Peta Nusa Jadi Simpul Kebersamaan untuk Kemandirian Petani
“Akibatnya, petani hanya menjadi obyek pihak lain dengan berbagai kepentingannya, baik itu ekonomi maupun politik,” tegas Bejo.
Editor: Hasanudin Aco
TRIBUNNEWS.COM, JAKARTA – Kebersamaan dan komitmen berbagai pihak terkait sangat penting untuk mengatasi berbagai persoalan pertanian dan tantangan yang dihadapi petani. Pendekatan yang individual dan pragmatis hanya merenggangkan soliditas petani dan sektor pertanian semakin tersisih.
Demikian salah satu gagasan yang dilontarkan ketika Perkumpulan Petani dan Nelayan Nusantara (Peta Nusa) dideklarasikan di Desa Pangarengan, Rajeg, Kabupaten Tangerang, Banten, awal Juli lalu.
Mewakili pendiri Peta Nusa, Bejo Rudiantoro dan Uun Widhi Untoro, menekankan bahwa visi dan kebersamaan yang kuat setidaknya mampu memecahkan beberapa persoalan pertanian.
“Kata kuncinya adalah kebersamaan, bergandengan tangan, rapatkan barisan, satukan visi hadapi permasalahan secara berkelompok, tidak individual. Dan jangan larut dalam kepentingan politik pragmatis yang hanya akan merenggangkan soliditas petani,” demikian disampaikan Bejo, Senin (17/7/2017).
Dikatakan, sejauh ini berbagai upaya untuk membangun pertanian dan pangan dalam arti luas belum optimal. Bahkan, pendekatan selama ini cenderung menjadikan petani hanya sebatas obyek.
Padahal, pilar dalam membangun pertanian dalam arti luas harus menempatkan para petani, peternak, dan nelayan sebagai pelaku utama. Untuk itu, pemberdayaan terhadap petani harus dilakukan agar semakin mandiri dan makmur.
“Petani dihadapkan pada permasalahan struktural yang seolah sulit untuk diurai, terkait dengan ekonomi, politik, sosial budaya, bahkan pertahanan dan kemanan,” tegas Bejo yang juga jebolan Universitas Gadjah Mada (UGM) ini.
Uun menambahkan bahwa simpul kebersamaan yang akan diperankan Peta Nusa harus menjadi sinergi dari berbagai pihak.

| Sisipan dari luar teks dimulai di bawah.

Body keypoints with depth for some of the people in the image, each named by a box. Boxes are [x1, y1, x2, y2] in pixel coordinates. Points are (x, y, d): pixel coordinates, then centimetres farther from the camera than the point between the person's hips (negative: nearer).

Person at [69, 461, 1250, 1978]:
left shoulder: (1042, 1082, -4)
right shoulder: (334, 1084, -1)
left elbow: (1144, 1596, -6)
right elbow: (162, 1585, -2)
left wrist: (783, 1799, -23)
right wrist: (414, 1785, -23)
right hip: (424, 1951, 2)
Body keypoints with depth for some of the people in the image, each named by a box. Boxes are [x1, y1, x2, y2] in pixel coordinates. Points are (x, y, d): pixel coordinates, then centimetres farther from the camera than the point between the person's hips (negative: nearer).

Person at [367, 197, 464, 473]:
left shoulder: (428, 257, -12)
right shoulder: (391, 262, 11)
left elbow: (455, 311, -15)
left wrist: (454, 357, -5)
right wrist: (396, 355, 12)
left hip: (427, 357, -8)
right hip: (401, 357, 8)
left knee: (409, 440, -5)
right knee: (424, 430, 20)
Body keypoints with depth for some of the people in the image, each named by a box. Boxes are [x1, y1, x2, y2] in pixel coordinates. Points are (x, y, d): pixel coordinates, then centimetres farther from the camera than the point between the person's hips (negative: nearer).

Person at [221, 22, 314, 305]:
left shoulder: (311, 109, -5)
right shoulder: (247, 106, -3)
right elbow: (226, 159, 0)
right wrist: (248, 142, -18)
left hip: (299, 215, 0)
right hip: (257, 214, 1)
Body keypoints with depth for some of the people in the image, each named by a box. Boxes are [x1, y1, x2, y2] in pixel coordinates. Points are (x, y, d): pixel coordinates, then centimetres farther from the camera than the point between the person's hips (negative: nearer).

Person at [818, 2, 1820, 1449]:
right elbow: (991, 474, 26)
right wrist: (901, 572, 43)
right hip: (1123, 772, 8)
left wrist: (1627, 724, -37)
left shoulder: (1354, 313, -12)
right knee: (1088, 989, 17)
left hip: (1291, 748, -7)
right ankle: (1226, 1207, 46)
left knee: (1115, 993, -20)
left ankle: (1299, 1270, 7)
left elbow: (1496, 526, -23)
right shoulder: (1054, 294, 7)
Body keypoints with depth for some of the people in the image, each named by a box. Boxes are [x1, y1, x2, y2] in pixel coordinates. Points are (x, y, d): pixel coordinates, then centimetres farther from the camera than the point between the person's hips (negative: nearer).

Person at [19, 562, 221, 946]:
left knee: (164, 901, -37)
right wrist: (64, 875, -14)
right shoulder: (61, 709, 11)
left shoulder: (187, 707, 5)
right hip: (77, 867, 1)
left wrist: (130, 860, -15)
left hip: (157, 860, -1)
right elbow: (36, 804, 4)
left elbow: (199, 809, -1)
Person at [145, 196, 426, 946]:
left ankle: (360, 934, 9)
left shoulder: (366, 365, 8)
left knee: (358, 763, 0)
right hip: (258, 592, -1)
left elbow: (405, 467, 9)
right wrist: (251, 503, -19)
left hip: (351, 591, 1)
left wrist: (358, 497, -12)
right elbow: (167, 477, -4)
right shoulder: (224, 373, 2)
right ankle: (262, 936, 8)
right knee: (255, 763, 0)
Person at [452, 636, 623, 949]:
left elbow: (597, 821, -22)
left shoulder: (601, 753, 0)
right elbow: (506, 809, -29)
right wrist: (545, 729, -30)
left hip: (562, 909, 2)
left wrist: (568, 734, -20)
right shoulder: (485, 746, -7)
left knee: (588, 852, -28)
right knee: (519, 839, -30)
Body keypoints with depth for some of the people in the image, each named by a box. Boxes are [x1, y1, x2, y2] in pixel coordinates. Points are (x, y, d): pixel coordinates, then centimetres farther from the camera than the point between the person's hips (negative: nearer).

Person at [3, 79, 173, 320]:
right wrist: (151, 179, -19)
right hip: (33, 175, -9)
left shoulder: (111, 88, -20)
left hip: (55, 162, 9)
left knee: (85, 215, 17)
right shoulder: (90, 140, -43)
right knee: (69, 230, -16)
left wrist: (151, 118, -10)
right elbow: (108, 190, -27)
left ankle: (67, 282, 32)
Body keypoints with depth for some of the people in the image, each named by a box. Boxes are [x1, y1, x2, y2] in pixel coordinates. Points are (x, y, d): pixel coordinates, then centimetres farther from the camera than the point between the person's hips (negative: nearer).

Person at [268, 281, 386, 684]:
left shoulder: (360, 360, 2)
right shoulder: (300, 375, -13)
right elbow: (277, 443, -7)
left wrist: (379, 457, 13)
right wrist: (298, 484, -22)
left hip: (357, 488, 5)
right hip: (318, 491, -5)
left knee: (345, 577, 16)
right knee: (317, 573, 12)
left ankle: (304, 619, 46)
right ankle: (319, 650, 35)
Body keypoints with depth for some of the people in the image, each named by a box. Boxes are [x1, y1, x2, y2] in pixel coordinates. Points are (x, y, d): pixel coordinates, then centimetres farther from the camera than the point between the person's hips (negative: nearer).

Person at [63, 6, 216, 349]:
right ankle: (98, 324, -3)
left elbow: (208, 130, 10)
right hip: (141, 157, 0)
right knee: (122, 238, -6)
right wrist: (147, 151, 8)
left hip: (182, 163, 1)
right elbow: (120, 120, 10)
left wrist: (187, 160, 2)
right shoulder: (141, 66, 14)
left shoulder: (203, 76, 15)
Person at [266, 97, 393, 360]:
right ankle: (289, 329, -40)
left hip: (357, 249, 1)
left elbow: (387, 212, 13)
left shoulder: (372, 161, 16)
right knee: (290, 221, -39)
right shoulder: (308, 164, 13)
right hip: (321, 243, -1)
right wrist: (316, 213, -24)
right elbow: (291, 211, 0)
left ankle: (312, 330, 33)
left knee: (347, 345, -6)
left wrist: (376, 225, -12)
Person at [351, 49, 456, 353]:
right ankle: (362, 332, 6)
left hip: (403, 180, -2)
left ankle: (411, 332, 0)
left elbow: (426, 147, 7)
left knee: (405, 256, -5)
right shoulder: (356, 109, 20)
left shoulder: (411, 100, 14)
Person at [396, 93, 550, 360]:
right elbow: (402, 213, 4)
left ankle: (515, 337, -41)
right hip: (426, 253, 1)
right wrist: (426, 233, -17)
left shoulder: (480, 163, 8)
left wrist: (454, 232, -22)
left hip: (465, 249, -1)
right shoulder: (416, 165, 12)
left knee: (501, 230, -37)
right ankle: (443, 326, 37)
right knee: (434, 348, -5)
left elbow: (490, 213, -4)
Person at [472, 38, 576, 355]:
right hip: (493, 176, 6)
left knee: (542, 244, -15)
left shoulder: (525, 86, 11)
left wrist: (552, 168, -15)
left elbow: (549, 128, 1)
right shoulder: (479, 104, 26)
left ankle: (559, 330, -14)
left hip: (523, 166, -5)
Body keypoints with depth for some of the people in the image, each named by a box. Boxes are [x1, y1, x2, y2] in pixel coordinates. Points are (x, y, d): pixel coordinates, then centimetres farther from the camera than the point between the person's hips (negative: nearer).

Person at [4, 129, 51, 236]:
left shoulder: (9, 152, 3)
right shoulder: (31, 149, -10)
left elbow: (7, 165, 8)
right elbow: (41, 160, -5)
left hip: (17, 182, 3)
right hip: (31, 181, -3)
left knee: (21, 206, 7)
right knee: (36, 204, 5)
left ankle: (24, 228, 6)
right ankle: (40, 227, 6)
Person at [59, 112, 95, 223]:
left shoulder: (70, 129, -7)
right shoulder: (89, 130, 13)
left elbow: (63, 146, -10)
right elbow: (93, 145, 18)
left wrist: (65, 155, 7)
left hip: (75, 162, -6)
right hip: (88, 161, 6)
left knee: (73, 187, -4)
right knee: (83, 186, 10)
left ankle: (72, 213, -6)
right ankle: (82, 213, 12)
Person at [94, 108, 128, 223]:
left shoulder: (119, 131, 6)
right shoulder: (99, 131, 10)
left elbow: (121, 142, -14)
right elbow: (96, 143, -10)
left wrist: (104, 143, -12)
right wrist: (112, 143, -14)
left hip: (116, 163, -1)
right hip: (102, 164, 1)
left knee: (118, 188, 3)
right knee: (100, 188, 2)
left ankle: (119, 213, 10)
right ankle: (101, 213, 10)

Mulai dari produsen (petani, peternak, nelayan), pemerintah, penyedia jasa dan sarana pertanian, pihak swasta, hingga konsumen.
“Peta Nusa mendorong sinergi dari berbagai pihak yang mempunyai potensi dan komitmen kuat untuk petani dan pertanian,” ujar lulusan Institut Pertanian Bogor (IPB) ini.
Kebersamaan dan sinergi harus diutamakan karena banyak persoalan yang dihadapi, mulai dari iklim usaha, modal, lahan, benih unggul, pupuk, infrastruktur irigasi, sumber daya manusia, hingga teknologi yang harus diatasi.
Apalagi, petani sebagai pelaku utama sektor ini mempunyai kondisi serba dilematis. Di satu sisi mengharuskan petani bekerja keras banting tulang. Di sisi lain, para petani dihadapkan kepada tingkat kesejahteraan yang rendah.
“Akibatnya, petani hanya menjadi obyek pihak lain dengan berbagai kepentingannya, baik itu ekonomi maupun politik,” tegas Bejo.
Jika berbagai persoalan yang ada tidak segera diatasi, maka upaya mendorong kedaulatan pangan dan sekaligus meningkatkan kesejahteraan petani akan sulit terwujud.